-- Goal of the exercise --
When copying the data below, keep only the lines from the one with "tilt_deg: -9.5" through the one with "focal_mm: 125", word for word, and skip the pictures.

(Beginning of Material for the task)

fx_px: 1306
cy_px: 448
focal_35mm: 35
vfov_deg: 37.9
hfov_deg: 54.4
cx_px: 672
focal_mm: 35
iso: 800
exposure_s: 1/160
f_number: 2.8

(End of Material for the task)
(Beginning of Material for the task)

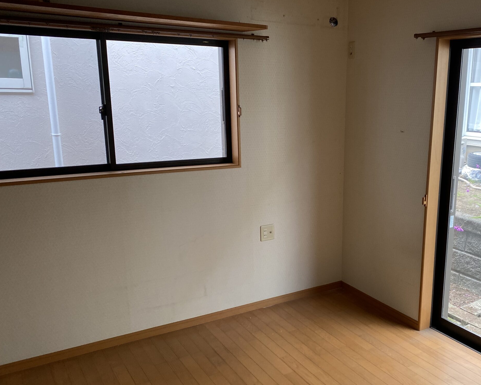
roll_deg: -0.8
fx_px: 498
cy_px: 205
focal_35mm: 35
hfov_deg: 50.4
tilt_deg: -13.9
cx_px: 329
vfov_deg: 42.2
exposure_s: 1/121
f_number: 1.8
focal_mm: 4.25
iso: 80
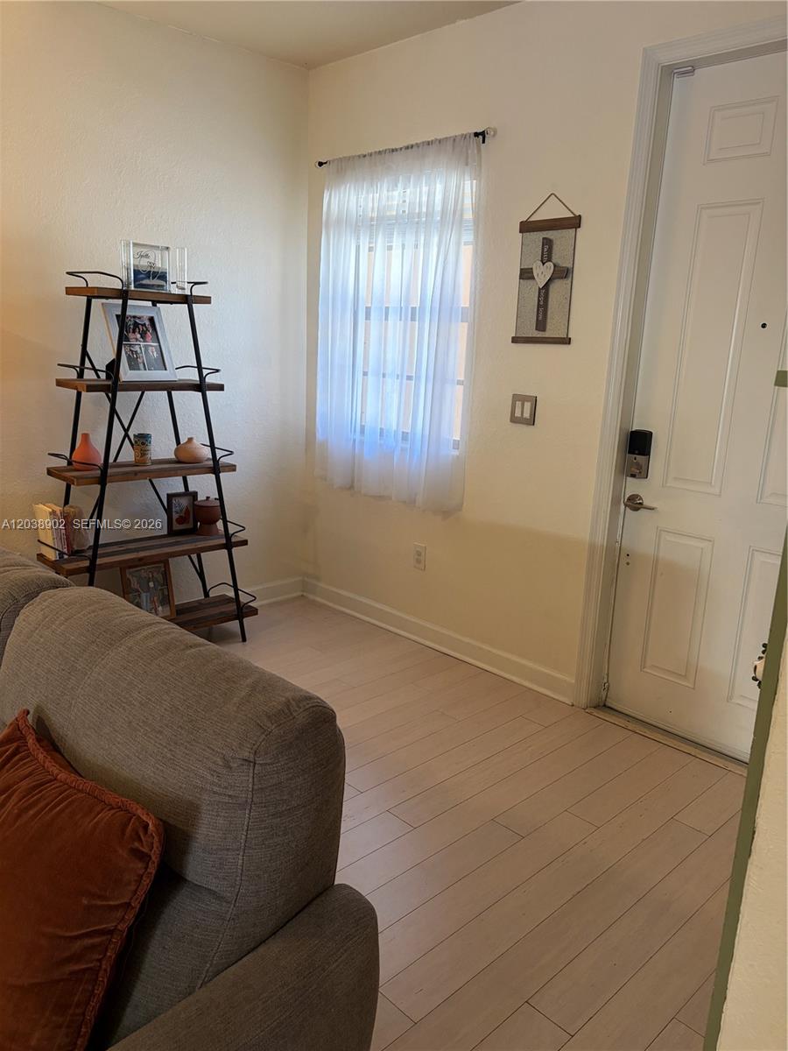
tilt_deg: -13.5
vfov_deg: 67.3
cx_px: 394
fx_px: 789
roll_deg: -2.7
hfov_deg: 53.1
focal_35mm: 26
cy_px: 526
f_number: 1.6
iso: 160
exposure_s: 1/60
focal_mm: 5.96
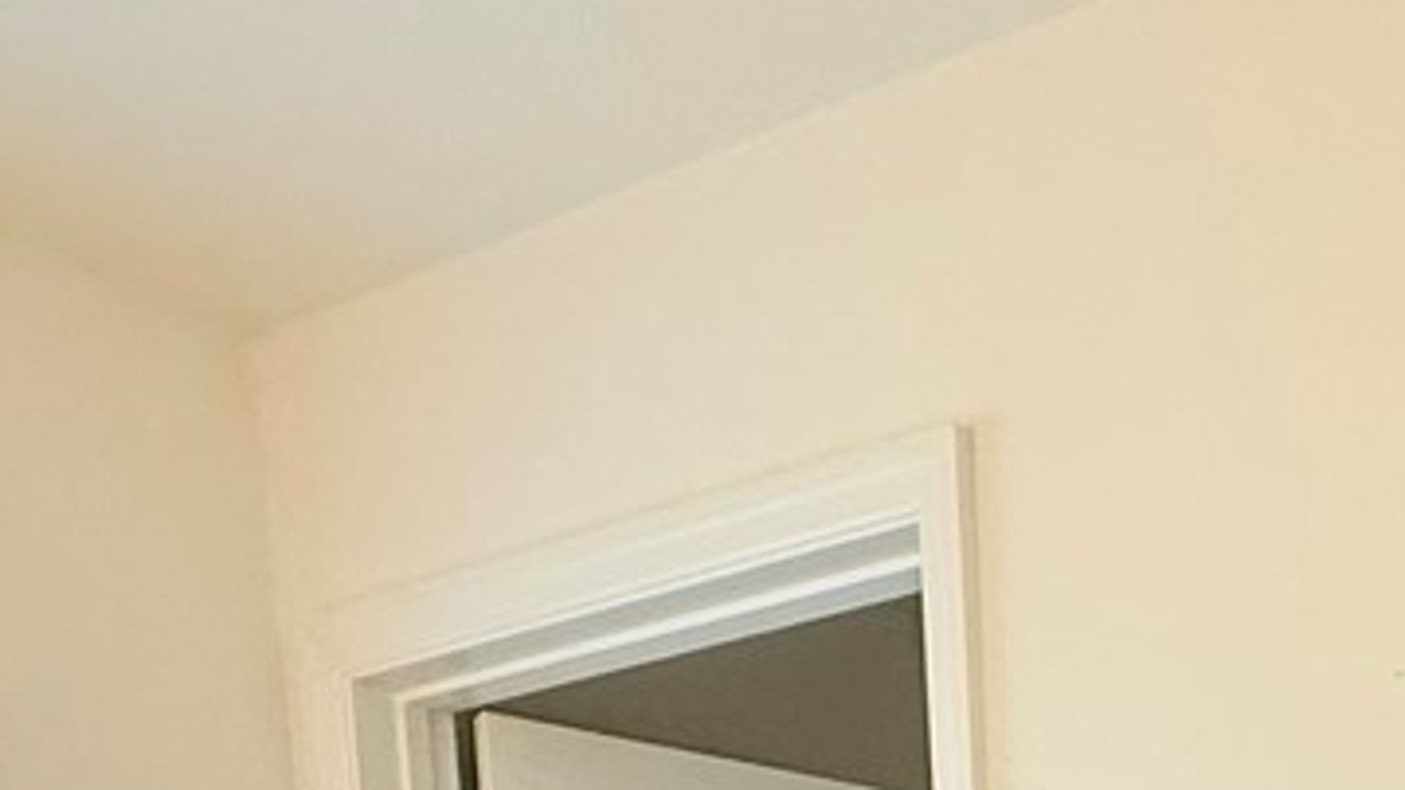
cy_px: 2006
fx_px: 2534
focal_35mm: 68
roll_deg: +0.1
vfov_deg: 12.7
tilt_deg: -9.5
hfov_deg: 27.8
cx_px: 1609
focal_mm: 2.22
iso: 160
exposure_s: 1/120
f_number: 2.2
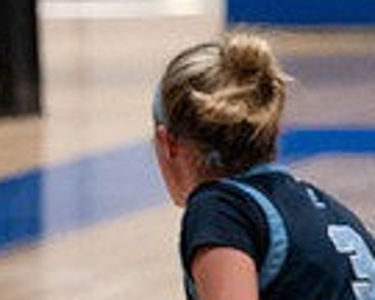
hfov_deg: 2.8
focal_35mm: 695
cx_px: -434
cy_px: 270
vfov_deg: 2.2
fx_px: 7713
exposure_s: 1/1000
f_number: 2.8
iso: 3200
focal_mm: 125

(End of Material for the task)

-- Written response --
tilt_deg: -9.5
hfov_deg: 27.8
cx_px: 1609
focal_mm: 2.22
iso: 160
exposure_s: 1/120
f_number: 2.2
hfov_deg: 2.8
focal_35mm: 695
cx_px: -434
cy_px: 270
vfov_deg: 2.2
fx_px: 7713
exposure_s: 1/1000
f_number: 2.8
iso: 3200
focal_mm: 125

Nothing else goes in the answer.